#### WHAT IS NEEDED
Filter the entries for the word "test". Copy each line that has it.

#### Stored records
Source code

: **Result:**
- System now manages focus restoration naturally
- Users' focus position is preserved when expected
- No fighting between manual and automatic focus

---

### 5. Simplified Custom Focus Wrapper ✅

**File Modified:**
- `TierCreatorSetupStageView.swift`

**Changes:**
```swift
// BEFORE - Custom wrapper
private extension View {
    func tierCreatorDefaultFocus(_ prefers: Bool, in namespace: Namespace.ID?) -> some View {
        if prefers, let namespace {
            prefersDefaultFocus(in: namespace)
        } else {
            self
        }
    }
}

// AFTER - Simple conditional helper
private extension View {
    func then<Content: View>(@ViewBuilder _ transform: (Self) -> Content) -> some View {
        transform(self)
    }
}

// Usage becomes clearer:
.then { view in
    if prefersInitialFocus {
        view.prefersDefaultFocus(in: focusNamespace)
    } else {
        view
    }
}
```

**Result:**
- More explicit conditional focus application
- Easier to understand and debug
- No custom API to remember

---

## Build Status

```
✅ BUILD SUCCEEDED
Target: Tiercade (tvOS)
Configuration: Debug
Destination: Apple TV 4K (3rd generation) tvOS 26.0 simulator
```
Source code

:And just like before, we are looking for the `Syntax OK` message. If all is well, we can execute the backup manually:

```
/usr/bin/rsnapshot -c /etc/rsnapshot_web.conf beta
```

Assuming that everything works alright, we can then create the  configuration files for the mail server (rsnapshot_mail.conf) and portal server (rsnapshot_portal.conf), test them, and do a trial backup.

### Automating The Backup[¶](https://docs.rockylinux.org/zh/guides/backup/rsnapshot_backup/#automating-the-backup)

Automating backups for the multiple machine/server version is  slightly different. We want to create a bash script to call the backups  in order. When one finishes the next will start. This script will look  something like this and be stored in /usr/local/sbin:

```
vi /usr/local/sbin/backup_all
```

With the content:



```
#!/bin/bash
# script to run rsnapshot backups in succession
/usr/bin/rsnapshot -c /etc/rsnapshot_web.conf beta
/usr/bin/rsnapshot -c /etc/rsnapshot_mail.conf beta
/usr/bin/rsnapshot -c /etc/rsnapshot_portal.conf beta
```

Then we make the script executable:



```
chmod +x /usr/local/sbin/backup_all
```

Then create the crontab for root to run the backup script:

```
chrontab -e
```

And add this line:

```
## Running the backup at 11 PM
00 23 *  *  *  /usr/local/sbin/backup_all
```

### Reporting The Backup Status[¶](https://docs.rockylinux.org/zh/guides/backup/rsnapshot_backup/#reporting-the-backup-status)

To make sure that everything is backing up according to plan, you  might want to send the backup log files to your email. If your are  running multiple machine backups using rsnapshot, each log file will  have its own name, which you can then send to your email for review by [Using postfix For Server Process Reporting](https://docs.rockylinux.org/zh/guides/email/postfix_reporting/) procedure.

--

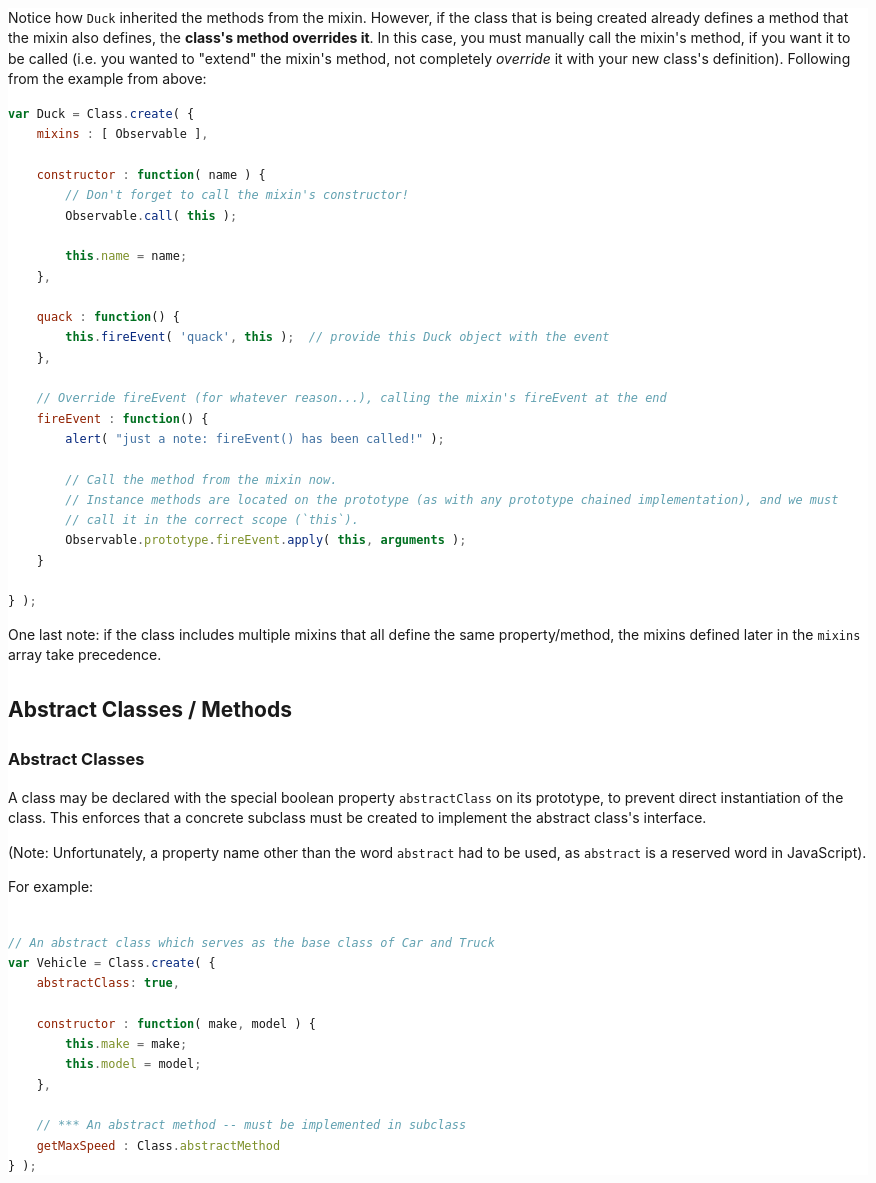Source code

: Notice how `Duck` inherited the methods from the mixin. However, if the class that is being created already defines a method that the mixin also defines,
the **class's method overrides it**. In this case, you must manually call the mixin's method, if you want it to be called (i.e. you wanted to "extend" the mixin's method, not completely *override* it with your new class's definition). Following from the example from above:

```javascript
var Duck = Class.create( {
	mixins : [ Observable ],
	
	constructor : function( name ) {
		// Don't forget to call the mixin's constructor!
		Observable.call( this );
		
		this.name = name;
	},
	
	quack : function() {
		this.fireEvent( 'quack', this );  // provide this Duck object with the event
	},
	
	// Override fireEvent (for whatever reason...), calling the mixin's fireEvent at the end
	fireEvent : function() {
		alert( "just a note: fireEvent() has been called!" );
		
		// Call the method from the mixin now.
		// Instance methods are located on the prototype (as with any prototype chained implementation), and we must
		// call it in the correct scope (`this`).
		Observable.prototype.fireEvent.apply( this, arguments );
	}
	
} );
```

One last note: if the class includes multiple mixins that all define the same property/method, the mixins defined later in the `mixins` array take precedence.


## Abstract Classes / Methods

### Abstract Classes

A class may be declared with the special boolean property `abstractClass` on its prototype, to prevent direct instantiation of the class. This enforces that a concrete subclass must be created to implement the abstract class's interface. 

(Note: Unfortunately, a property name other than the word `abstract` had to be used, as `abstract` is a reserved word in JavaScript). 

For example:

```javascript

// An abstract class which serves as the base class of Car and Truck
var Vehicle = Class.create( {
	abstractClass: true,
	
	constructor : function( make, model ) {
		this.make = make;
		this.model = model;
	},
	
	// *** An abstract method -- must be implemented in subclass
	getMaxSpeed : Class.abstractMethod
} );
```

==

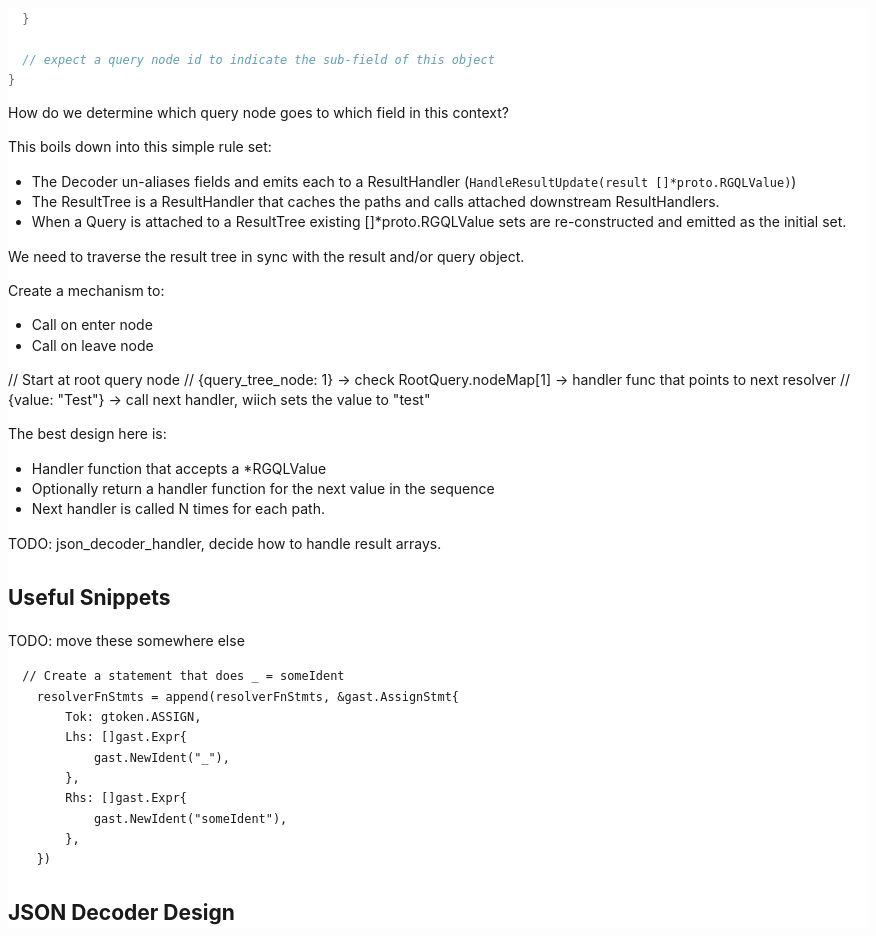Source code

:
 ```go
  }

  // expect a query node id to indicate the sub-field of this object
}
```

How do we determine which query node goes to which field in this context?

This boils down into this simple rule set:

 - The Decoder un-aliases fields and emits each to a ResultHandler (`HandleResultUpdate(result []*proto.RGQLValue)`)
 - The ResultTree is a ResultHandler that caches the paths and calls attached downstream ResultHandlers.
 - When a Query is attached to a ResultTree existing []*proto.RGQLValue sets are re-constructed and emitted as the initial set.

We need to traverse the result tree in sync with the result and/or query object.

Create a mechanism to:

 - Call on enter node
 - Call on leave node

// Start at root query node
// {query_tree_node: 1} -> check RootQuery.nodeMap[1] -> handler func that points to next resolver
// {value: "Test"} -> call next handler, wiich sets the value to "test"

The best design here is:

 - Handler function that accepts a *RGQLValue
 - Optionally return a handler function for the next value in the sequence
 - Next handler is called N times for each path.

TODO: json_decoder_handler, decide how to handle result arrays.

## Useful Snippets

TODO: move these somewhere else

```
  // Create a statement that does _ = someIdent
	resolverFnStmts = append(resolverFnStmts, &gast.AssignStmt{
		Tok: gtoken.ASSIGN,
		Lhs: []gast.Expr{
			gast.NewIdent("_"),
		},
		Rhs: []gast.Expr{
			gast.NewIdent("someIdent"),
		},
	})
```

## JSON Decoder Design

#### ANSWER AREA
Assuming that everything works alright, we can then create the  configuration files for the mail server (rsnapshot_mail.conf) and portal server (rsnapshot_portal.conf), test them, and do a trial backup.
// {value: "Test"} -> call next handler, wiich sets the value to "test"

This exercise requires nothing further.